La Raza depends for its survival not on grassroots, but on government contracts and kickbacks, and grants from foundations and the corporations it can shake down. Meanwhile, studies show that minorities want to join the mainstream. A leaked memo from ten years ago shows how La Raza opposes this since it is bad for business. One does not need to be a populist to think there is a problem in asking taxpayers to fund efforts that fuel insider networks—at the expense of said taxpayers.
Ever heard of La Raza? Probably not, but you and other taxpayers are funding it.
We shouldn’t be. Along with public broadcasters, environmental organizations, and other entities that use taxpayer money to keep insider networks in power, ethnic identity groups should be taken off public support. These movements have for decades lived off the government only to keep enlarging it, maintaining power in the hands of a self-dealing bureaucratic elite increasingly unaccountable and disconnected from outside society.
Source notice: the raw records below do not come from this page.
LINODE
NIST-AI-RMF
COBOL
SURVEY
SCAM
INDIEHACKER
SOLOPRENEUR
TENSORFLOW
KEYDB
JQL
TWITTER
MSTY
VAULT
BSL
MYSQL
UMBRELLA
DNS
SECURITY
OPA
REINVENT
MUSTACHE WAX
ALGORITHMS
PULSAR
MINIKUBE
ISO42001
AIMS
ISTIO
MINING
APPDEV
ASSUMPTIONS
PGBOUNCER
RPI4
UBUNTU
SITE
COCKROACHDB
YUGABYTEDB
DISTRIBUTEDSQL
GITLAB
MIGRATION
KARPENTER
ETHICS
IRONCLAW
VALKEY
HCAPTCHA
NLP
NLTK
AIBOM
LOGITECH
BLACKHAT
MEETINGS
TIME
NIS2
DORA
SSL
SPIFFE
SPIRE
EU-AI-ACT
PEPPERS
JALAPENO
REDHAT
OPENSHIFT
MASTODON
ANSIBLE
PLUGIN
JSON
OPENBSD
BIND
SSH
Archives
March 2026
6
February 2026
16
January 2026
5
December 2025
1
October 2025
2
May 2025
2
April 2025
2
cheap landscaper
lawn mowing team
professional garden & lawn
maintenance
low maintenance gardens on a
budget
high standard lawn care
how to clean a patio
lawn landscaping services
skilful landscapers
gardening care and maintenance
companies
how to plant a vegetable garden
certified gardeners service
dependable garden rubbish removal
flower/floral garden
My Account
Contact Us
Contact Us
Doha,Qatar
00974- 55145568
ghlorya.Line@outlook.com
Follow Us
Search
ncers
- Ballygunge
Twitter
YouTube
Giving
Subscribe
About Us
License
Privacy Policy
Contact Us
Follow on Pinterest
La Raza—recently renamed UnidosUS—is a case in point. Set up in 1968 with a grant from the Ford Foundation (which also helped create other movements), La Raza has always been more boardroom than barrio. It depends for its survival not on grassroots, but on government contracts and kickbacks, and grants from foundations and the corporations it can shake down.
This corporate and government coziness doesn’t mean that La Raza hasn’t been a divisive force in society. On the contrary, it’s been so from the beginning, and the balkanization it has caused has benefited elites.